I think that an academic web site should consist of links to papers, not self-promotion. Putnam’s page does the reverse. About his latest PR success, it says,
Robert D. Putnam gave a talk on this issue as the Skytte Prize lecture, to be published in Scandinavian Political Studies in early 2007. The talk emphasized three key points: 1) increased diversity and immigration are essential and generally strengthen advanced nations; 2) but in the short-term, diversity/immigration challenges community cohesion; and 3) longer-term, successful immigrant societies overcome these challenges by reducing the importance placed on ethnic and racial differences and by building a broader conception of the “we”. This can be done through popular culture, education, national symbols, or common experiences (like national service). The 10/8/06 Financial Times had two misleading articles on this research…By focusing almost exclusively on the 2nd of the 3 points above and painting it in an apocalyptic light, it painted a highly distorted view of our research.
But if Putnam did not want the second point emphasized, then he should not have used sound bites like “The effect of diversity is worse than had been imagined.”
Putnam is positioning his research in ways to maximize sensationalist coverage, and then complaining about sensationalist coverage.
As to the substance of the research, I want to examine it so that I can see what he is using to measure “trust.” Maybe “trust” is simply rational skepticism. Until I see the research, I remain quite skeptical about what it means.

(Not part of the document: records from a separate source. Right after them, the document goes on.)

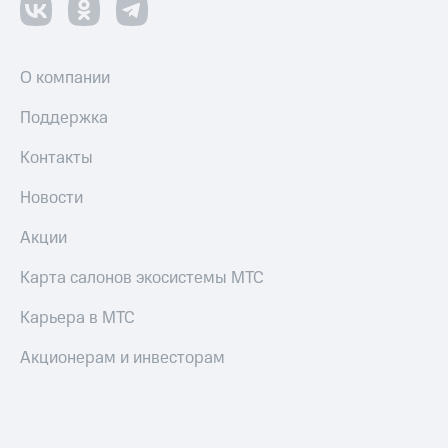
О компании
Поддержка
Контакты
Новости
Акции
Карта салонов экосистемы МТС
Карьера в МТС
Акционерам и инвесторам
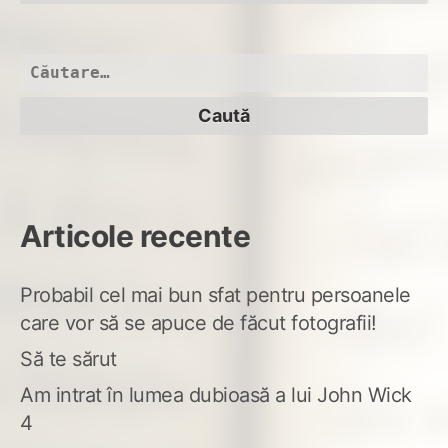
Caută
după:
Articole recente
Probabil cel mai bun sfat pentru persoanele
care vor să se apuce de făcut fotografii!
Să te sărut
Am intrat în lumea dubioasă a lui John Wick
4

UPDATE: Read Barkley Rosser’s comment on “bridging capital” vs. “bonding capital,” in the comments to this post.
READER COMMENTS
superdestroyer
Oct 10 2006 at 8:29am
You live in a county with virtually no blue collar white or blacks and you claim that people really like diversity.
The blue collar whites that used to live in Fairfax now live in Winchester, Fredricksburg, or Front Royal. Middle class blacks in the DC area will live in Prince Georges County with high crime and bad schools before they will live around white collar whites in Fairfax County.
Look at how middle class white have virtually abandon career fields like hursing or engineering because they do not want to work in places where they will be the only white.
Chris
Oct 10 2006 at 9:36am
Superdestroyer – you project the worst of intentions upon people without any evidence to support your claims.
The middle class move to neighborhoods with low crime – if that happens to be a mostly white area that doesn’t change the motivation. There are plenty of middle class neighborhoods that have mixed ethnicity. It could also reflect the desire of blacks to live in homogeneous neighborhoods.
TGGP
Oct 10 2006 at 2:33pm
Would you distrust him less if he left out point 2 and only pointed out the positives of diversity? Or is it really his method rather than his results that you object to?
Barkley Rosser
Oct 11 2006 at 1:59pm
As someone who has known Bob Putnam for nearly a half a century and knows his work very well, I will note that he is not a big fan of trust measures. He is the great advocate of social capital, but he is the great advocate of the idea of membership in civic organizations as its measure and deepest reality, not generalized trust, although the question of generalized social capital, the “bridging” variety to use his terminology from _Bowling Alone_, versus the narrow “bonding” social capital that occurs within narrow groups, ethnic or mafia or whatever, is very crucial. He wants the bridging kind, and that shows in this summary, as opposed to the narrow-minded ethnicist “bonding” kind.